Sleep apnea surgery as well as other medical therapy is available. The less obtrusive medical therapy consists of nightly use of a Continuous Positive Airway Pressure (CPAP) machine. Patients using a CPAP machine have to wear a face mask connected to a pump that forces air into the nasal passages at pressures high enough to overcome obstructions in the airway and stimulate normal breathing. This mask should be worn for 6-8 hours each night for maximum effect. CPAP patients often suffer from side effects including nasal dryness, congestion, sore throat, sore eyes, headaches and abdominal bloating. A significant number of CPAP patients do not use the device nightly, and may discontinue treatment on their own. Since CPAP is not a cure and must be used every night for life, non-compliant patients experience a full return of Obstructive Sleep Apnea Syndrome and related symptoms.
A Dental Oral appliance is also a form of medical therapy. The dental device causes the lower jaw to protrude forward while the patient is asleep. This treatment is supposed to enlarge the airway opening at the back of the tongue. The problem with this treatment is that it may be ineffective, even when the patient experiences some benefit. Long-term use may lead to drooling, tooth movement and jaw joint (TMJ) pain.
Surgical therapy is based on identifying the sites of airway obstruction.
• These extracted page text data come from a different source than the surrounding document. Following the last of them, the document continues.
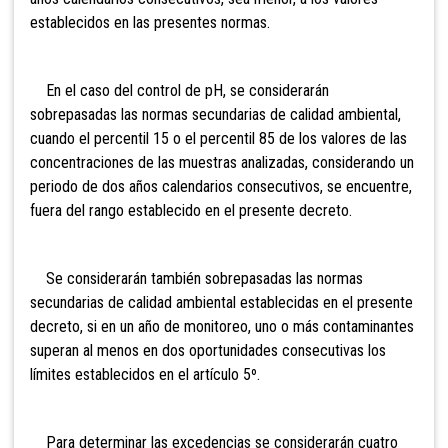
establecidos en las presentes normas.
En el caso del control de pH, se considerarán
sobrepasadas las normas secundarias de calidad ambiental,
cuando el percentil 15 o el percentil 85 de los valores de las
concentraciones de las muestras analizadas, considerando un
periodo de dos años calendarios consecutivos, se encuentre,
fuera del rango establecido en el presente decreto.
Se considerarán también sobrepasadas las normas
secundarias de calidad ambiental establecidas en el presente
decreto, si en un año de monitoreo, uno o más contaminantes
superan al menos en dos oportunidades consecutivas los
límites establecidos en el artículo 5º.
Para determinar las excedencias se considerarán cuatro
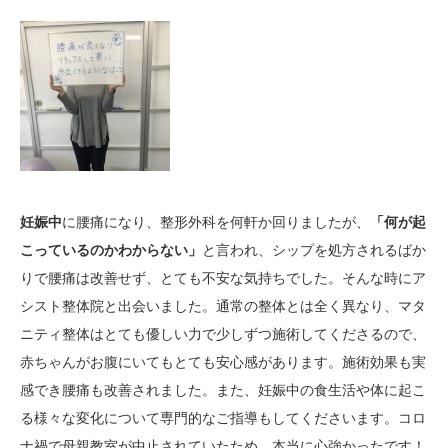
妊娠中
に腰痛になり、整形外科を何軒か回りましたが、
「何が起
こっているのかわからない」
と言われ、シップを処方されるばか
りで腰痛は改善せず、とても不安な気持ちでした。そんな時にア
シスト整体院と出会いました。通常の整体とは全く異なり、マタ
ニティ整体はとても優しい力で少しずつ施術してくださるので、
赤ちゃんがお腹にいてもとても安心感があります。施術効果も実
感でき腰痛も改善されました。また、妊娠中の食生活や体に起こ
る様々な変化について専門的なご指導もしてくださいます。コロ
ナ禍で母親教室が中止されていたため、本当に心強かったです！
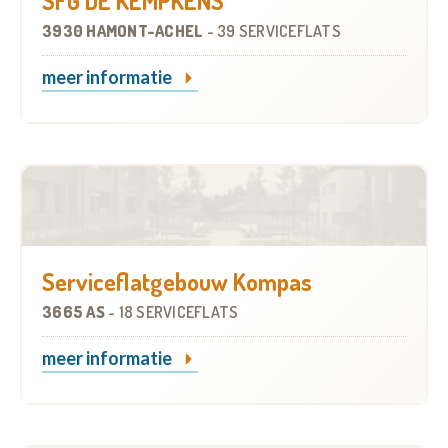
SFG DE KEMPKENS
3930 HAMONT-ACHEL
-
39 SERVICEFLATS
meer informatie
Serviceflatgebouw Kompas
3665 AS
-
18 SERVICEFLATS
meer informatie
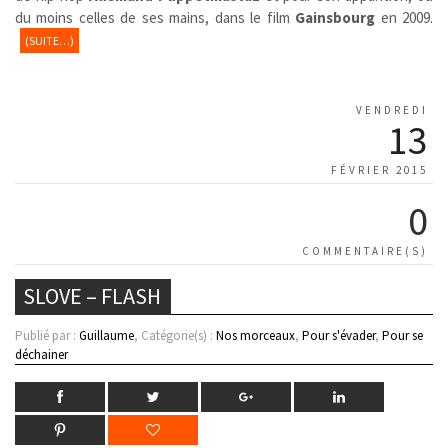
du moins celles de ses mains, dans le film
Gainsbourg
en 2009.
(SUITE…)
VENDREDI
13
FÉVRIER 2015
0
COMMENTAIRE(S)
SLOVE – FLASH
Publié par :
Guillaume
, Catégorie(s) :
Nos morceaux
,
Pour s'évader
,
Pour se
déchainer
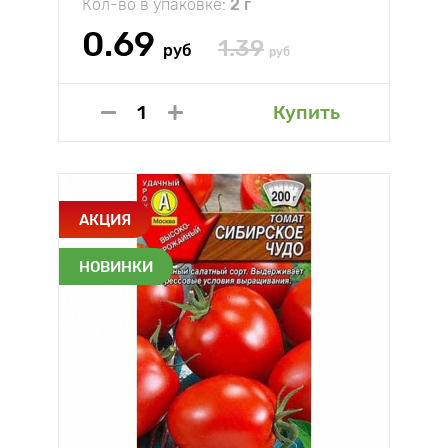
Кол-во в упаковке:
2 г
0.69
1.39
руб
руб
Купить
АКЦИЯ
НОВИНКИ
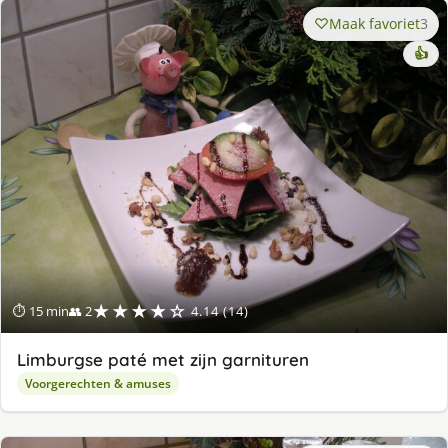
Maak favoriet
3
👍
★★★★☆
⏱ 15 min
👥 2
4.14 (14)
Limburgse paté met zijn garnituren
Voorgerechten & amuses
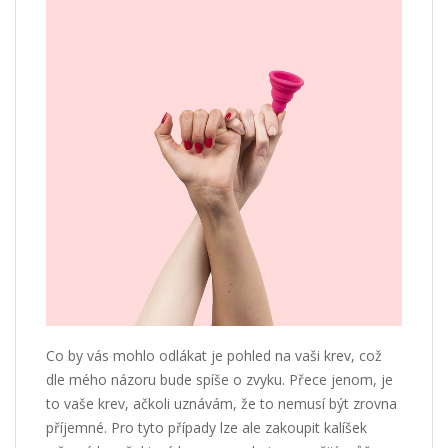
Co by vás mohlo odlákat je pohled na vaši krev, což
dle mého názoru bude spíše o zvyku. Přece jenom, je
to vaše krev, ačkoli uznávám, že to nemusí být zrovna
příjemné. Pro tyto případy lze ale zakoupit kalíšek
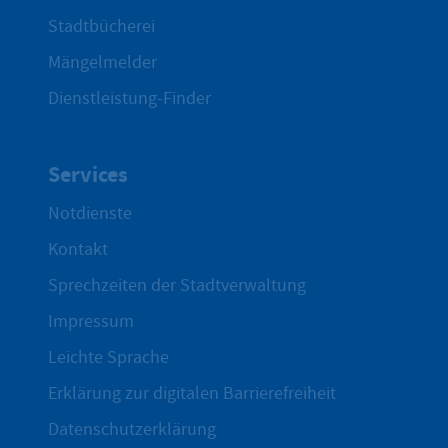
Stadtbücherei
Mängelmelder
Dienstleistung-Finder
Services
Notdienste
Kontakt
Sprechzeiten der Stadtverwaltung
Impressum
Leichte Sprache
Erklärung zur digitalen Barrierefreiheit
Datenschutzerklärung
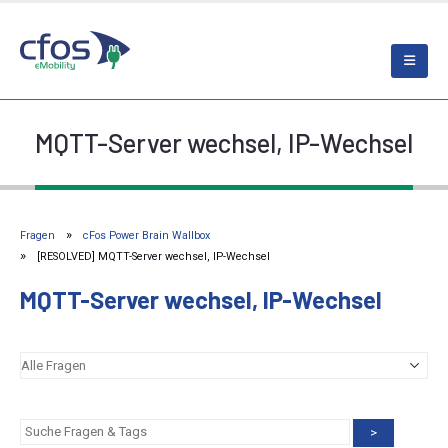
MQTT-Server wechsel, IP-Wechsel
Fragen
cFos Power Brain Wallbox
[RESOLVED] MQTT-Server wechsel, IP-Wechsel
MQTT-Server wechsel, IP-Wechsel
>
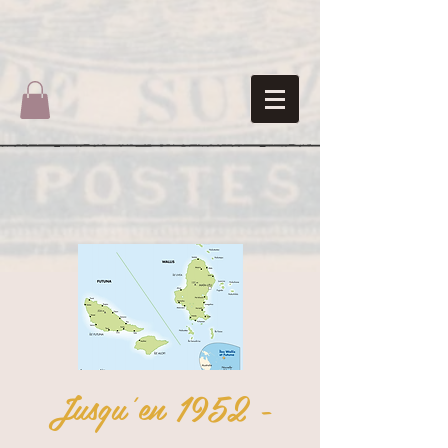
Jusqu'en 1952 -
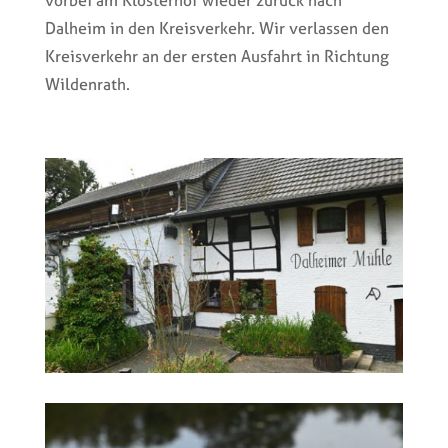
vorbei am Klosterhof wieder zurück nach
Dalheim in den Kreisverkehr. Wir verlassen den
Kreisverkehr an der ersten Ausfahrt in Richtung
Wildenrath.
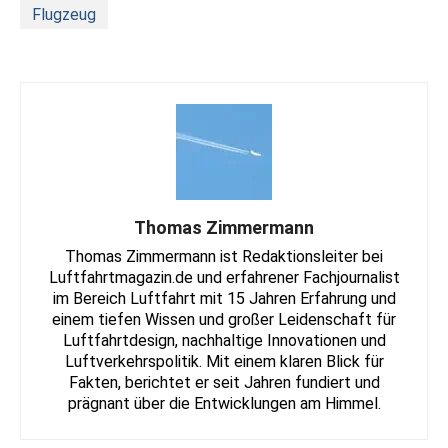
Flugzeug
Thomas Zimmermann
Thomas Zimmermann ist Redaktionsleiter bei
Luftfahrtmagazin.de und erfahrener Fachjournalist
im Bereich Luftfahrt mit 15 Jahren Erfahrung und
einem tiefen Wissen und großer Leidenschaft für
Luftfahrtdesign, nachhaltige Innovationen und
Luftverkehrspolitik. Mit einem klaren Blick für
Fakten, berichtet er seit Jahren fundiert und
prägnant über die Entwicklungen am Himmel.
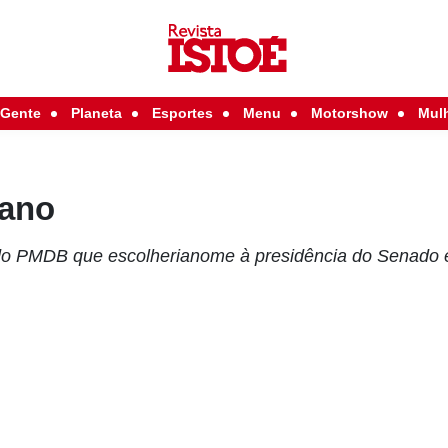
Gente
Planeta
Esportes
Menu
Motorshow
Mul
iano
do PMDB que escolherianome à presidência do Senado e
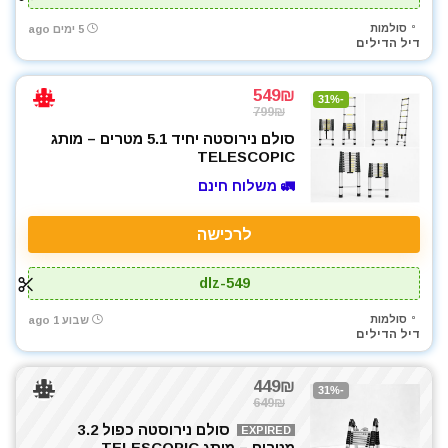
סולמות
5 ימים ago
דיל הדילים
549₪
-31%
799₪
סולם נירוסטה יחיד 5.1 מטרים – מותג
TELESCOPIC
🚛 משלוח חינם
לרכישה
dlz-549
סולמות
שבוע 1 ago
דיל הדילים
449₪
-31%
649₪
סולם נירוסטה כפול 3.2
EXPIRED
מטרים – מותג TELESCOPIC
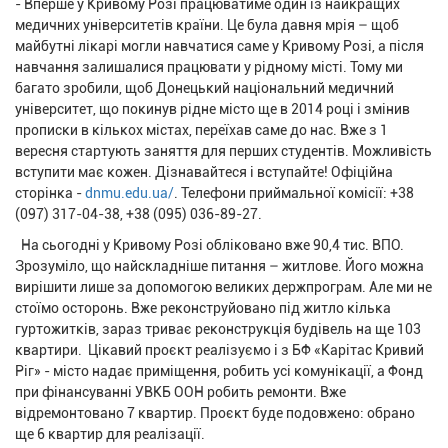
- Вперше у Кривому Розі працюватиме один із найкращих
медичних університетів країни. Це була давня мрія – щоб
майбутні лікарі могли навчатися саме у Кривому Розі, а після
навчання залишалися працювати у рідному місті. Тому ми
багато зробили, щоб Донецький національний медичний
університет, що покинув рідне місто ще в 2014 році і змінив
прописки в кількох містах, переїхав саме до нас. Вже з 1
вересня стартують заняття для перших студентів. Можливість
вступити має кожен. Дізнавайтеся і вступайте! Офіційна
сторінка -
dnmu.edu.ua/
. Телефони приймальної комісії: +38
(097) 317-04-38, +38 (095) 036-89-27.
На сьогодні у Кривому Розі обліковано вже 90,4 тис. ВПО.
Зрозуміло, що найскладніше питання – житлове. Його можна
вирішити лише за допомогою великих держпрограм. Але ми не
стоїмо осторонь. Вже реконструйовано під житло кілька
гуртожитків, зараз триває реконструкція будівель на ще 103
квартири. Цікавий проєкт реалізуємо і з БФ «Карітас Кривий
Ріг» - місто надає приміщення, робить усі комунікації, а Фонд
при фінансуванні УВКБ ООН робить ремонти. Вже
відремонтовано 7 квартир. Проєкт буде подовжено: обрано
ще 6 квартир для реалізації.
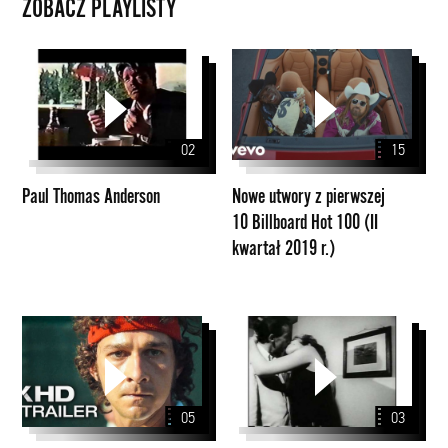
ZOBACZ PLAYLISTY
Paul
Nowe
Thomas
utwory
Anderson
z
pierwszej
02
15
10
Billboard
Paul Thomas Anderson
Nowe utwory z pierwszej
Hot
10 Billboard Hot 100 (II
100
kwartał 2019 r.)
(II
kwartał
2019
r.)
Martin
Scorsese
05
03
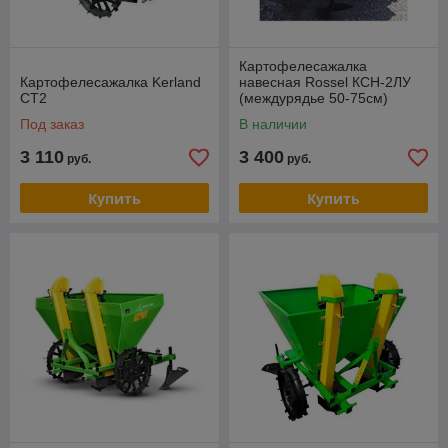
Картофелесажалка
Картофелесажалка Kerland
навесная Rossel КСН-2ЛУ
СТ2
(междурядье 50-75см)
Под заказ
В наличии
3 110
3 400
руб.
руб.
Купить
Купить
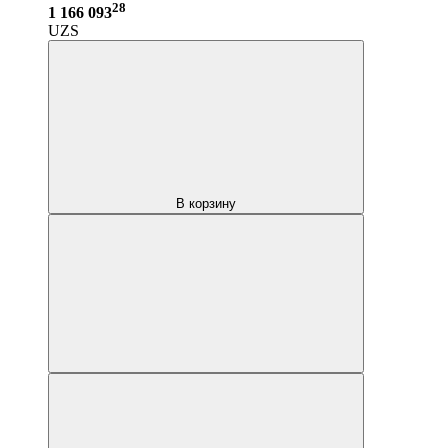
28
1 166 093
UZS
В корзину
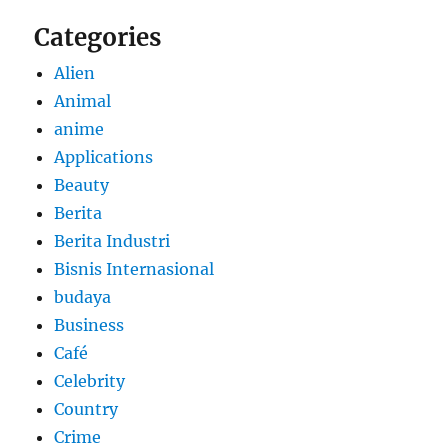
Categories
Alien
Animal
anime
Applications
Beauty
Berita
Berita Industri
Bisnis Internasional
budaya
Business
Café
Celebrity
Country
Crime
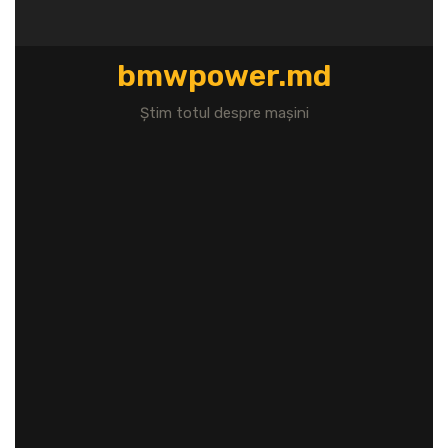
Перейти
к
содержимому
bmwpower.md
Știm totul despre mașini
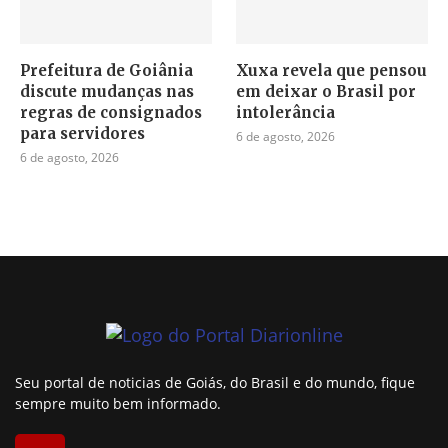
Prefeitura de Goiânia
Xuxa revela que pensou
discute mudanças nas
em deixar o Brasil por
regras de consignados
intolerância
para servidores
6 de agosto, 2026
6 de agosto, 2026
Seu portal de noticias de Goiás, do Brasil e do mundo, fique
sempre muito bem informado.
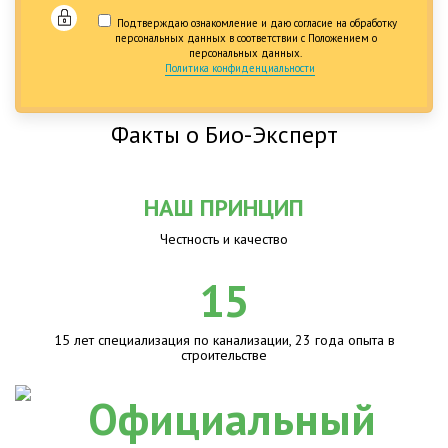
Подтверждаю ознакомление и даю согласие на обработку
персональных данных в соответствии с Положением о
персональных данных.
Политика конфиденциальности
Факты о Био-Эксперт
НАШ ПРИНЦИП
Честность и качество
15
15 лет специализация по канализации, 23 года опыта в
строительстве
This can include the nose, soft palate and tongue. The procedures that are effective in clearing specific areas of blockage include nasal reconstruction, uvulopalatopharyngoplasty (UPPP), mandibular osteotomy with genioglossus advancement, hyoid myotomy and suspension, and maxillomandibular advancement.
Nasal reconstruction improves the opening inside the nose by straightening the nasal septum and shrinking the fleshy tissue inside the nose. UPPP involves the removal of the uvula, part of the soft palate, tonsils and possibly other excess tissue in the throat. Mandibular osteotomy with genioglossus advancement as well as hyoid myotomy and suspension clear the obstruction in the back of the tongue. Maxillomandibular advancement is a very effective surgical technique to clear significant upper airway obstruction by moving the upper and lower jaws forward.